Krieg gegen die Ukraine: Und wieder sterben Menschen
In der gesamten Ukraine bombardiert Russland Zivilisten. Betroffen waren diesmal unter anderem die Regionen Kyjiw, Charkiw, Odessa und Dnipropetrowsk.
Foto: Andrii Marienko/dpa
Wieder gibt es Tote und Verletzte im Krieg gegen die Ukraine. In der Nacht wurde das Land nach Angaben von Präsident Selenskyj von 29 Raketen und etwa 480 Drohnen angegriffen.
Betroffen waren die Regionen Kyjiw, Charkiw, Odessa, Dnipropetrowsk, Chmelnyzkyj und Tscherniwzi. Dabei wurden Wohnhäuser und Infrastruktur beschädigt, mehrere Menschen kamen ums Leben.
Besonders schwer traf es die ostukrainische Stadt Charkiw. Hier wurde ein Gebäude an einer Stelle vom Hauseingang im ersten bis zum fünften Stockwerk vollständig zerstört. Dabei, so ukrainische Behörden, seien acht Menschen getötet worden. Unter den Opfern waren auch zwei Kinder im Alter von 9 und 13 Jahren. Außerdem wurden mindestens 15 Menschen verletzt, mehrere von ihnen mussten ins Krankenhaus gebracht werden. Ein 11-jähriger Junge liegt immer noch auf der Intensivstation.
Unter den Toten befinden sich auch eine Grundschullehrerin eines Lyzeums und ihr Sohn, ein Zweitklässler. Zudem starben eine Achtklässlerin eines anderen Lyzeums und ihre Mutter. Rettungskräfte suchten stundenlang nach Verschütteten. Man ging in den Morgenstunden von 14 Menschen aus, die noch immer unter den Trümmern liegen.
Auch der Sachschaden war beträchtlich. Insgesamt 19 Wohnhäuser wurden in Charkiw getroffen. Dabei zerbarsten über 800 Fenster, wurden mehr als 200 Balkone zerstört.

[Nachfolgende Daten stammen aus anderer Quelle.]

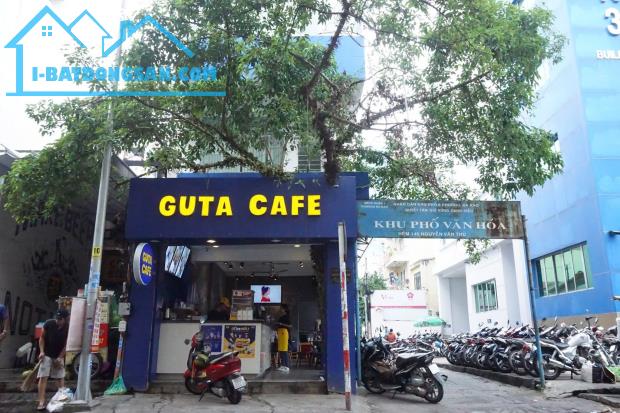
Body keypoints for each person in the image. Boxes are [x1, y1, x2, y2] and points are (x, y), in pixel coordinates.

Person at [37, 309, 69, 411]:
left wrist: (59, 358)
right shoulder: (49, 324)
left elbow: (66, 345)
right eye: (57, 318)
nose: (57, 321)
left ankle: (61, 400)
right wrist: (41, 351)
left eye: (60, 319)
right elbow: (42, 338)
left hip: (58, 355)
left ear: (65, 319)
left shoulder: (68, 328)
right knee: (43, 377)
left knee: (60, 377)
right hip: (46, 354)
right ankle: (41, 401)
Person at [276, 304, 292, 373]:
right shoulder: (281, 317)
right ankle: (283, 365)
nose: (280, 310)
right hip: (280, 333)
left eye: (281, 308)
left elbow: (290, 326)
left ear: (284, 309)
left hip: (284, 333)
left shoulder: (287, 317)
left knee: (284, 349)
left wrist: (281, 324)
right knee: (281, 350)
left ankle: (287, 366)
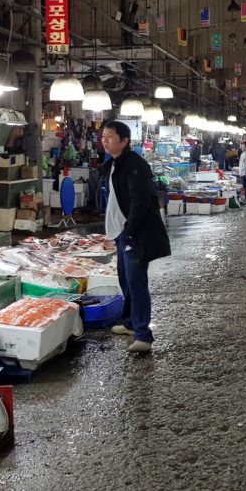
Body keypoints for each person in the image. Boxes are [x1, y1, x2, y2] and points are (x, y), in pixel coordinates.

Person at [100, 120, 172, 353]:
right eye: (103, 136)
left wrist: (130, 232)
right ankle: (130, 322)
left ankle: (143, 334)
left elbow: (140, 202)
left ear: (124, 141)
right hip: (122, 232)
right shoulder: (114, 163)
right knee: (125, 280)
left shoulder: (135, 165)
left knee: (136, 282)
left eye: (109, 136)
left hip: (135, 234)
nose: (104, 140)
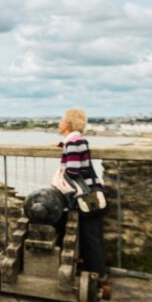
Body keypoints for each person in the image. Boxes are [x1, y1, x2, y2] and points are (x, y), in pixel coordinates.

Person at [54, 108, 107, 282]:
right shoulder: (78, 140)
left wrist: (60, 177)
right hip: (92, 190)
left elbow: (74, 170)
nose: (59, 123)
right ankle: (97, 270)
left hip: (86, 194)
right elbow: (78, 155)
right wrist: (62, 146)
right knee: (93, 234)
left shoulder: (73, 142)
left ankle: (97, 274)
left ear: (68, 124)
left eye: (62, 120)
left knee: (89, 235)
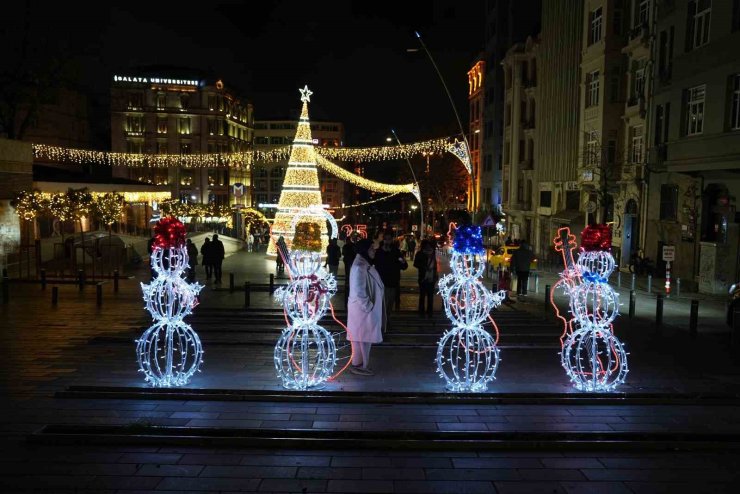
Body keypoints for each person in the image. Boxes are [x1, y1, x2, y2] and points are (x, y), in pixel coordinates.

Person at [347, 238, 384, 376]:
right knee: (362, 339)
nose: (374, 250)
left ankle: (360, 364)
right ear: (365, 250)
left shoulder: (363, 264)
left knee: (362, 339)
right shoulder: (359, 267)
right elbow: (358, 291)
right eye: (371, 248)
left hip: (363, 310)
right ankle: (359, 365)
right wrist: (369, 307)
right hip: (362, 311)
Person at [374, 230, 408, 331]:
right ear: (383, 240)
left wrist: (401, 261)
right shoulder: (379, 252)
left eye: (389, 239)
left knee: (389, 305)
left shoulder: (396, 252)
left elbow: (404, 266)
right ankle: (381, 323)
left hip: (392, 282)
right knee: (382, 305)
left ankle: (386, 321)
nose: (388, 241)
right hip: (381, 283)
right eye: (386, 239)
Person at [414, 240, 438, 317]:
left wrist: (435, 275)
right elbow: (416, 264)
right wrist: (424, 267)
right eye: (427, 246)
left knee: (430, 296)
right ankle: (421, 311)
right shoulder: (420, 254)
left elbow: (435, 266)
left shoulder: (433, 254)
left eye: (429, 246)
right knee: (422, 295)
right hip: (423, 277)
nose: (428, 247)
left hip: (431, 278)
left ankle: (429, 312)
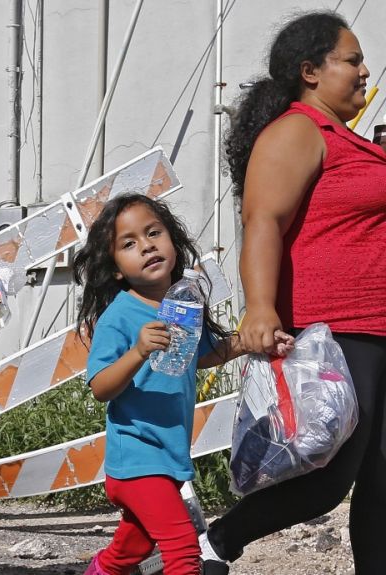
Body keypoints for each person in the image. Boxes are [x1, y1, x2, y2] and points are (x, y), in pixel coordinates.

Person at [198, 12, 386, 574]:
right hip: (338, 328)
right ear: (310, 71)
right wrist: (260, 307)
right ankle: (217, 542)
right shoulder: (298, 132)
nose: (364, 70)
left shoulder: (349, 142)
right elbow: (262, 221)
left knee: (382, 480)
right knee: (325, 483)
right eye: (351, 60)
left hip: (379, 328)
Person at [71, 195, 278, 575]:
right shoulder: (119, 315)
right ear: (116, 268)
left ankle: (101, 570)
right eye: (129, 243)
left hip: (168, 457)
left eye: (154, 233)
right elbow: (100, 386)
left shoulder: (181, 304)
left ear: (172, 242)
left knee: (129, 549)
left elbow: (202, 356)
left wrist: (253, 342)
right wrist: (137, 352)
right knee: (183, 551)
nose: (147, 245)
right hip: (137, 459)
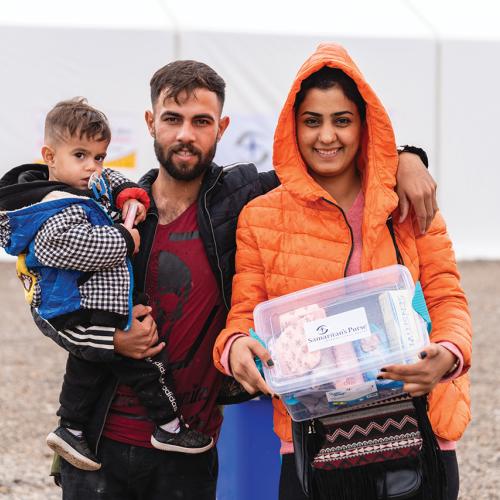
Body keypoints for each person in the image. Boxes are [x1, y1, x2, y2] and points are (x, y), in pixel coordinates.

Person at [34, 61, 436, 499]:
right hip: (99, 443)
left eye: (201, 121)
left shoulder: (241, 197)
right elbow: (48, 304)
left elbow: (327, 159)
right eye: (172, 119)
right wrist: (114, 341)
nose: (186, 134)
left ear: (222, 128)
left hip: (191, 444)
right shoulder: (117, 214)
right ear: (151, 123)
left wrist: (407, 157)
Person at [213, 43, 471, 500]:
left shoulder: (409, 203)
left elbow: (447, 296)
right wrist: (235, 347)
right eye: (312, 120)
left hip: (419, 428)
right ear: (293, 128)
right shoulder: (260, 216)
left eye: (342, 120)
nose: (326, 136)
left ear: (364, 124)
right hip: (314, 440)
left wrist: (448, 355)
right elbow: (245, 316)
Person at [0, 98, 214, 472]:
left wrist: (129, 194)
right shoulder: (53, 206)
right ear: (49, 155)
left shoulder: (83, 181)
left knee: (89, 370)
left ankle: (71, 428)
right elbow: (66, 247)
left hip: (91, 297)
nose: (91, 167)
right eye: (81, 155)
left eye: (98, 156)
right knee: (144, 362)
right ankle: (168, 425)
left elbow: (108, 178)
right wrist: (123, 238)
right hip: (74, 302)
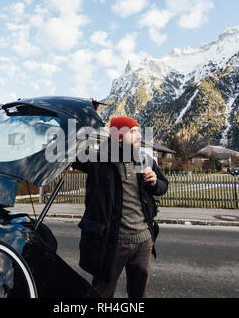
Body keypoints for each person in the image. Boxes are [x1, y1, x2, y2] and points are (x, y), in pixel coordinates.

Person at [72, 116, 168, 298]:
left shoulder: (145, 160)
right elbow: (71, 152)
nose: (139, 135)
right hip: (112, 242)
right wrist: (87, 116)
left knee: (139, 295)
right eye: (133, 131)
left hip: (144, 241)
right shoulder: (99, 160)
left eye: (138, 130)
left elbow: (163, 186)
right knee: (102, 293)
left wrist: (155, 183)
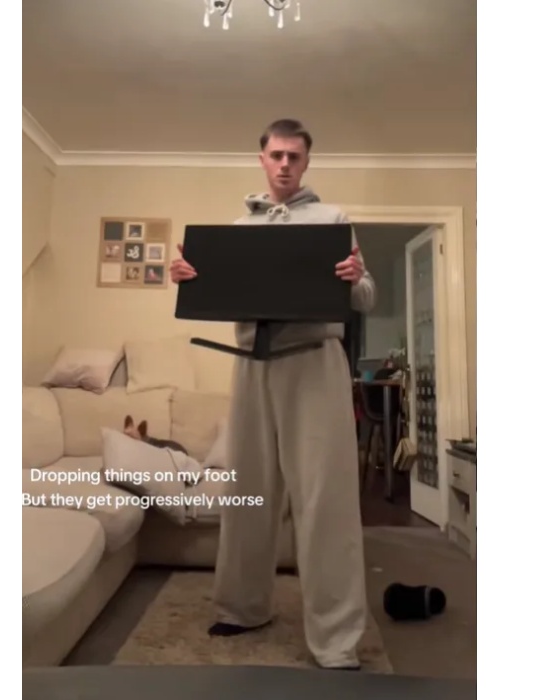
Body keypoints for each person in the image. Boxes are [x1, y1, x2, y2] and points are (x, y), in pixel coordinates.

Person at [169, 118, 375, 670]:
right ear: (262, 158)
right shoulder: (239, 227)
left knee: (325, 498)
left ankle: (337, 638)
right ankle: (242, 607)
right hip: (251, 363)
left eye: (294, 156)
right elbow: (220, 293)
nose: (285, 164)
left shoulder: (333, 220)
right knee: (249, 488)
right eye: (276, 155)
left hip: (314, 363)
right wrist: (189, 277)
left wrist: (356, 277)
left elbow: (366, 296)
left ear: (306, 162)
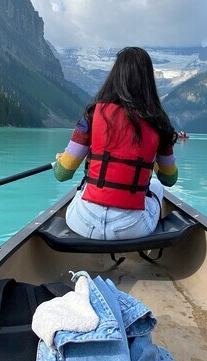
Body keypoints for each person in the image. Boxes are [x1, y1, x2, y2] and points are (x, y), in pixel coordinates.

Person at [53, 47, 178, 240]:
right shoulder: (159, 122)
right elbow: (169, 179)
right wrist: (149, 162)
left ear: (115, 76)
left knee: (83, 187)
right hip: (132, 228)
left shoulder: (93, 115)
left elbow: (62, 174)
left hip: (84, 223)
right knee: (157, 187)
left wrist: (63, 160)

Nach Angaben der ukrainischen Generalstaatsanwaltschaft wurde bei dem Angriff möglicherweise eine neue russische Rakete mit der Bezeichnung „Isdelije-30“ eingesetzt. Sie soll eine Reichweite von bis zu 1.500 Kilometern und einen Gefechtskopf von rund 800 Kilogramm besitzen. Laut ukrainischen Militärangaben kann diese Rakete von strategischen Bombern gestartet werden.

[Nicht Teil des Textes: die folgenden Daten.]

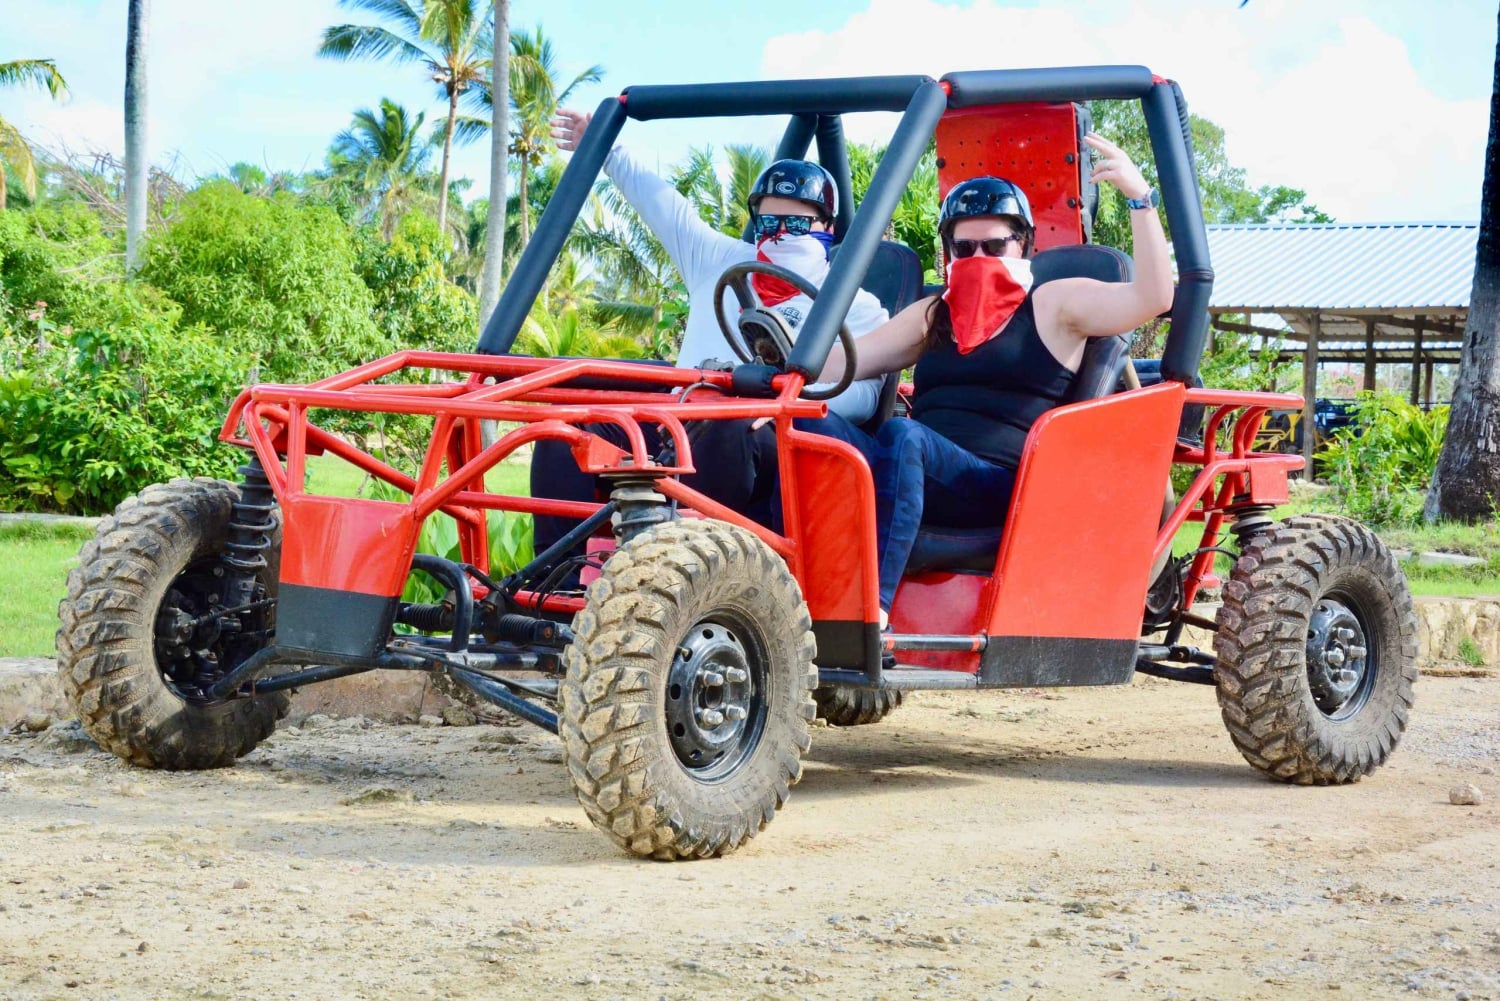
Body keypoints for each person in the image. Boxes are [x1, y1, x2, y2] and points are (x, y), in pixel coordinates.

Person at [809, 132, 1174, 623]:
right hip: (912, 468)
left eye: (994, 244)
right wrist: (772, 378)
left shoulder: (1054, 302)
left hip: (999, 485)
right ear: (949, 251)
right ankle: (776, 598)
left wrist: (1140, 198)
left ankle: (868, 615)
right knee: (804, 424)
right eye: (965, 246)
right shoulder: (935, 313)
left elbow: (1152, 297)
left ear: (1022, 243)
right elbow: (843, 360)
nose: (978, 257)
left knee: (904, 434)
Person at [528, 109, 888, 575]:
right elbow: (665, 208)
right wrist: (607, 147)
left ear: (826, 228)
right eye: (768, 223)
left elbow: (865, 395)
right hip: (677, 416)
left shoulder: (856, 304)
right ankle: (549, 586)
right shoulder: (718, 258)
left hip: (763, 434)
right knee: (564, 435)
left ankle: (698, 579)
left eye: (795, 226)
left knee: (724, 429)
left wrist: (786, 399)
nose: (779, 236)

Auch die Hauptstadt Kyjiw wurde in der Nacht mit Raketen und Drohnen attackiert. In einigen Stadtteilen kam es zu Schäden an der Energieinfrastruktur. Nach Angaben des Bürgermeisters fiel in rund 1.900 Gebäuden daraufhin die Heizung aus. Insgesamt waren fast 2.700 Gebäude betroffen, darunter Wohnhäuser in mehreren Bezirken.

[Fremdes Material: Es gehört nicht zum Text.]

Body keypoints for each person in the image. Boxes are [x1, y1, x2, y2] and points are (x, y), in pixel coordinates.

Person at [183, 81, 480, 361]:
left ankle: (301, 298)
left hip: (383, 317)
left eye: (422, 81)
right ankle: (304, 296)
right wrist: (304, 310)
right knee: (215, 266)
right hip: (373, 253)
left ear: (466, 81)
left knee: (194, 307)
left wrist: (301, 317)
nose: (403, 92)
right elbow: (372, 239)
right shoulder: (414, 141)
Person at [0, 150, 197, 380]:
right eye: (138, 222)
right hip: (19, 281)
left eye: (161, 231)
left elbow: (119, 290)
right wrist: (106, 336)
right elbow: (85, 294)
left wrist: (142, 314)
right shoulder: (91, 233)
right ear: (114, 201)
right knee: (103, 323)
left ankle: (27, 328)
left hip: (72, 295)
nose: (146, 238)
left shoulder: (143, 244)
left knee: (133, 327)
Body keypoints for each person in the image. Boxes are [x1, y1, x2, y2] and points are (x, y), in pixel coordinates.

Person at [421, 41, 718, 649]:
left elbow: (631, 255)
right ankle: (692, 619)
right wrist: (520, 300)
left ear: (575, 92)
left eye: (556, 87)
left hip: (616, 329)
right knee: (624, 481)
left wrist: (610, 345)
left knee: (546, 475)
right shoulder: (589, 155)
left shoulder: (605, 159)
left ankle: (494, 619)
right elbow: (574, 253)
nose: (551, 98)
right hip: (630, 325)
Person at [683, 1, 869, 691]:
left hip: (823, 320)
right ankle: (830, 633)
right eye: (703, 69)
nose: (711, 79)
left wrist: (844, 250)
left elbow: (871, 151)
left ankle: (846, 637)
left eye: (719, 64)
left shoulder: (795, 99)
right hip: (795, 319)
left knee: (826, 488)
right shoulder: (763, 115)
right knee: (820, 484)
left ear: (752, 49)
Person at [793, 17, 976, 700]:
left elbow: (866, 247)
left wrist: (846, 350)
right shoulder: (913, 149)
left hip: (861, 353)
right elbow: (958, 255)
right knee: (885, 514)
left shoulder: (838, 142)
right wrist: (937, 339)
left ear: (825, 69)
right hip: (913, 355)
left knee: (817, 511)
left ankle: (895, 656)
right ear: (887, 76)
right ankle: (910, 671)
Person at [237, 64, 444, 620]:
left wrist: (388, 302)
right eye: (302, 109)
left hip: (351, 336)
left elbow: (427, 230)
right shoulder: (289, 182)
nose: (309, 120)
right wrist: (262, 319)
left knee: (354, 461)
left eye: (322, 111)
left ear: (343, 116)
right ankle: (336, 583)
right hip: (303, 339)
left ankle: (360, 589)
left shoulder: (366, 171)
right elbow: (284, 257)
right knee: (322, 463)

In Odessa brannte es nach einem Angriff in einem Infrastrukturobjekt. Ähnliches wird auch aus der Region Dnipropetrowsk berichtet. Weitere Schäden wurden auch in den Regionen Saporischschja, Winnyzja, Poltawa, Sumy und Tscherkassy gemeldet.
Unterdessen berichten russische Medien von ukrainischen Luftangriffen in der Nacht zum Sonntag. Insgesamt 124 Drohnen habe man in der Nacht registriert, so das Nachrichtenportal gazeta.ru. In der Region Samara wurde ein Mann verletzt, nachdem Trümmer einer abgeschossenen Drohne herabgefallen waren.
Weitere Schäden wurden unter anderem in der Oblast Ryazan gemeldet, wo das Dach eines Privathauses beschädigt wurde. In der Stadt Oryol wurde die Fassade eines Mehrfamilienhauses durch Drohnentrümmer beschädigt.
In der Oblast Bryansk wurden zudem Anlagen zweier Agrarunternehmen durch Angriffe beschädigt. Der Gouverneur des Gebietes Belgorod, Wjatscheslaw Gudkow berichtet auf Telegram von sechs Männern, die durch ukrainische Drohnen verletzt worden seien.